◆ Provided entries ◆
Segment Open

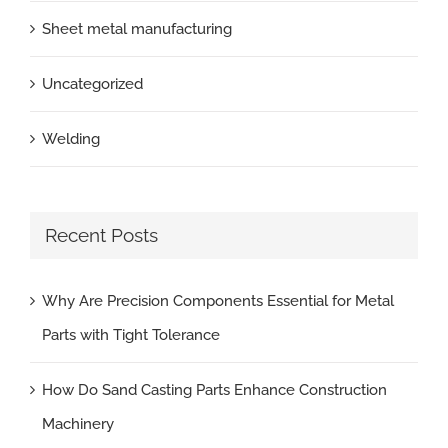
Sheet metal manufacturing
Uncategorized
Welding
Recent Posts
Why Are Precision Components Essential for Metal
Parts with Tight Tolerance
How Do Sand Casting Parts Enhance Construction
Machinery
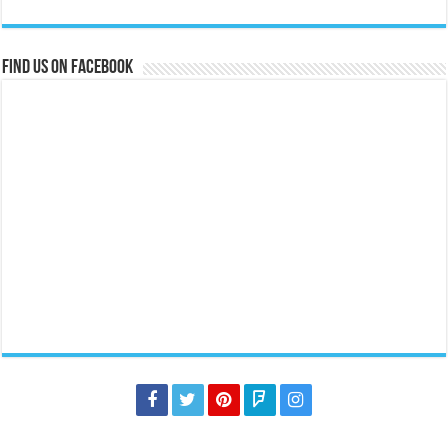
Find us on Facebook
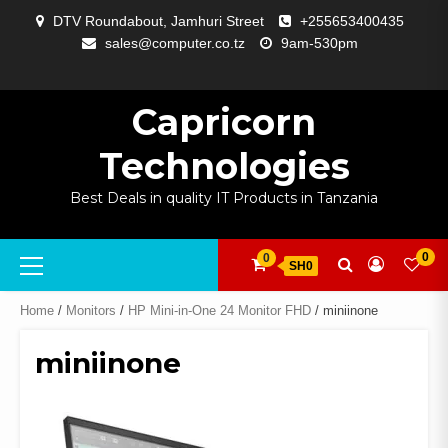
Skip
DTV Roundabout, Jamhuri Street
+255653400435
to
sales@computer.co.tz
9am-530pm
content
ABOUT
APP
BLOG
CART
CHECKOUT
COMPARE
CONTACT
HOME
MY
SELCOM
SHOP
SIGNAL
SURVEILLANCE
WELCOME
WISHLIST
US
DEVELOPMENT
US
PAGE
ACCOUNT
AMPLIFYING
Capricorn
Technologies
Best Deals in quality IT Products in Tanzania
Primary
0
0
SH0
Menu
Home
/
Monitors
/
HP Mini-in-One 24 Monitor FHD
/ miniinone
miniinone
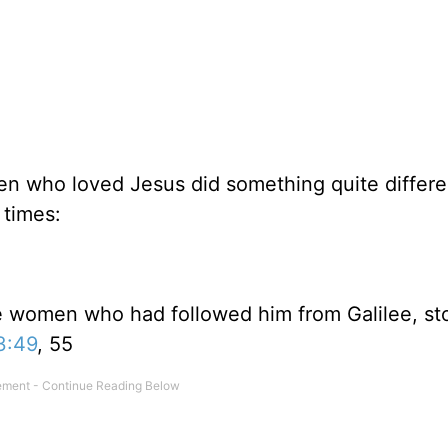
n who loved Jesus did something quite differen
 times:
e women who had followed him from Galilee, st
3:49
, 55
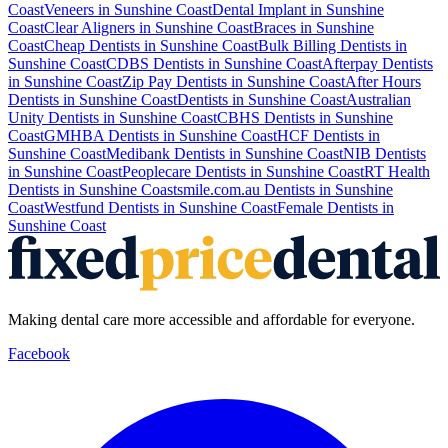
Coast
Veneers
in
Sunshine Coast
Dental Implant
in
Sunshine
Coast
Clear Aligners
in
Sunshine Coast
Braces
in
Sunshine
Coast
Cheap Dentists
in
Sunshine Coast
Bulk Billing Dentists
in
Sunshine Coast
CDBS Dentists
in
Sunshine Coast
Afterpay Dentists
in
Sunshine Coast
Zip Pay Dentists
in
Sunshine Coast
After Hours
Dentists
in
Sunshine Coast
Dentists
in
Sunshine Coast
Australian
Unity Dentists
in
Sunshine Coast
CBHS Dentists
in
Sunshine
Coast
GMHBA Dentists
in
Sunshine Coast
HCF Dentists
in
Sunshine Coast
Medibank Dentists
in
Sunshine Coast
NIB Dentists
in
Sunshine Coast
Peoplecare Dentists
in
Sunshine Coast
RT Health
Dentists
in
Sunshine Coast
smile.com.au Dentists
in
Sunshine
Coast
Westfund Dentists
in
Sunshine Coast
Female Dentists
in
Sunshine Coast
Making dental care more accessible and affordable for everyone.
Facebook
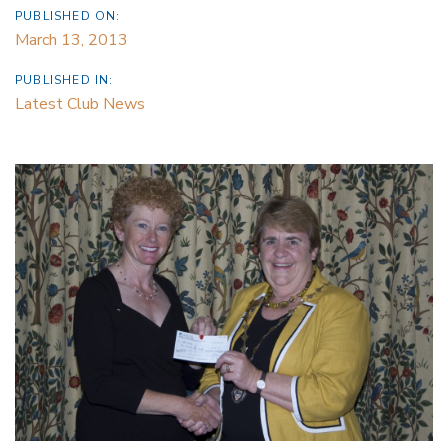
PUBLISHED ON:
March 13, 2013
PUBLISHED IN:
Latest Club News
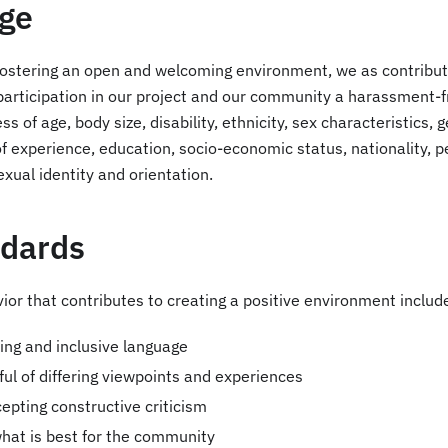
ge
f fostering an open and welcoming environment, we as contribu
participation in our project and our community a harassment-f
s of age, body size, disability, ethnicity, sex characteristics, 
of experience, education, socio-economic status, nationality, 
sexual identity and orientation.
ndards
or that contributes to creating a positive environment includ
ng and inclusive language
ful of differing viewpoints and experiences
epting constructive criticism
hat is best for the community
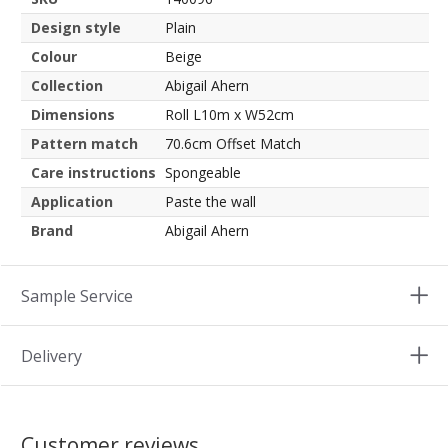
Design style
Plain
Colour
Beige
Collection
Abigail Ahern
Dimensions
Roll L10m x W52cm
Pattern match
70.6cm Offset Match
Care instructions
Spongeable
Application
Paste the wall
Brand
Abigail Ahern
Sample Service
Delivery
Customer reviews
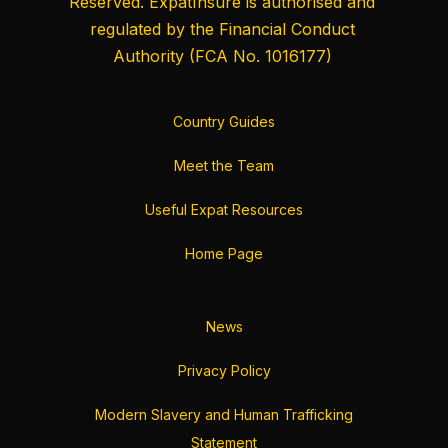
Reserved. ExpatInsure is authorised and
regulated by the
Financial Conduct
Authority
(FCA No. 1016177)
Country Guides
Meet the Team
Useful Expat Resources
Home Page
News
Privacy Policy
Modern Slavery and Human Trafficking
Statement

Segment Closed

◆ Work to be completed ◆
Go through the listing above and list every line that has the word "environment".

◆ Exercise response ◆
f fostering an open and welcoming environment, we as contribu
or that contributes to creating a positive environment includ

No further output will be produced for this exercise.